Иммерман зашипел, замахал на него, щенок только насторожил уши, свернул
голову набок. И вот, неподалеку на бугре стоявший конный махальщик,
торопливо колотя каблуками, повернул лошадь и тяжелым галопом, кидая
грязью, поскакал к Телегину.
Огромный блестящий радиатор, с широко расставленными фарами, дыбом
взлетел на бугор, и показалась открытая светло-серая длинная машина.
От мощного ее рева лошади в эскадроне начали переступать и вскидывать
головы. Иммерман скомандовал: "Смирно!" Машина остановилась, едва не
задавив щенка, который боком отскочил в сторону, как ватный, и опять сел.

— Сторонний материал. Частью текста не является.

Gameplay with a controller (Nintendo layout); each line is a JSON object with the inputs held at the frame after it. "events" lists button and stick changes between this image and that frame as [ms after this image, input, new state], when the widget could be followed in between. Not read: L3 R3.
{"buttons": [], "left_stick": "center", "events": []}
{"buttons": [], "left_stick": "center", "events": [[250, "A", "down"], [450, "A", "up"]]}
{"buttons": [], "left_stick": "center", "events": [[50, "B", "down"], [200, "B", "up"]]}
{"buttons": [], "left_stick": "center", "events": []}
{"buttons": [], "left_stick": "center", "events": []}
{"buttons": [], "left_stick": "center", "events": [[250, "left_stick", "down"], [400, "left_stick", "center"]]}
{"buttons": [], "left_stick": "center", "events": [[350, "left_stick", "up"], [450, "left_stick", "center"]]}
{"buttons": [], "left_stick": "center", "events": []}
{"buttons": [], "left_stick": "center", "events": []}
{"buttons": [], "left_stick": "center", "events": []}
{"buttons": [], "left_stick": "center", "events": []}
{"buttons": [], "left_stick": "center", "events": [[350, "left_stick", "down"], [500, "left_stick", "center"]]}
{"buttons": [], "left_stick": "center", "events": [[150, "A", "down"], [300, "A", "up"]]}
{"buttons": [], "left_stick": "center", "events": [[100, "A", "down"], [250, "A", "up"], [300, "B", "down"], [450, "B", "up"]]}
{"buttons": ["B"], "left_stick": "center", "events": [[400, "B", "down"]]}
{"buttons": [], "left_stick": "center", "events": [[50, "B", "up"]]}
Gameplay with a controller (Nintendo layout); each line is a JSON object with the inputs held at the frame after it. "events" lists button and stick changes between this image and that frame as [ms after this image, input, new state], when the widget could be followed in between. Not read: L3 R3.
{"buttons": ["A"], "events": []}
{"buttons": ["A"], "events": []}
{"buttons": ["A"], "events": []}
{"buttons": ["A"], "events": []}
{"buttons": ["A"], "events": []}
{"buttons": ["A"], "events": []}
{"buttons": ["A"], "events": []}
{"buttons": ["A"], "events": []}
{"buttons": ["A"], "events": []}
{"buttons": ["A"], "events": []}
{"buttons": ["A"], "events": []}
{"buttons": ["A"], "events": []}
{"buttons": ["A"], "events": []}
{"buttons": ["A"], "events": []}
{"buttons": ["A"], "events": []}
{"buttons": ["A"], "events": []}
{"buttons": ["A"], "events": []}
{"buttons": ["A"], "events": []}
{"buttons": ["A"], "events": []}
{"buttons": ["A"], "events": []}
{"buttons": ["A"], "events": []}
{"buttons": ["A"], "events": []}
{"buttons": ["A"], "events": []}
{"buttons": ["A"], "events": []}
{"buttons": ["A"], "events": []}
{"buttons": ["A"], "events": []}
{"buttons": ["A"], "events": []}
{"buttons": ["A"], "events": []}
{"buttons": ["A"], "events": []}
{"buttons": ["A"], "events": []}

Телегин подъехал, отсалютовал шашкой наугад кому-то из трех военных,
сидевших в машине, - в рыжих чапанах поверх шинелей. Тот, кто сидел рядом
с шофером, поднялся, и, положив руку на ветровое стекло и не глядя на
Телегина, принял рапорт.
Затем он резко повернулся к фронту. Двое военных на заднем сиденье, -
один - бледно-бумажный, с мокрой бородой, и другой - полный, надутый,
свирепый, - поднялись и взяли под козырек. Он заговорил лающим голосом,
вскидывая лицо так, что чернели его ноздри и плясало на переносице
запотевшее пенсне:
- Бойцы, именем рабоче-крестьянской власти приказываю вам острее
наточить шашки и крепче привинтить штыки. Кто из вас не хочет напоить
своего коня в устье тихого Дона? Только трус не хочет этого... Почему вы
еще здесь, а уже не там? Республика ждет от вас легендарных подвигов.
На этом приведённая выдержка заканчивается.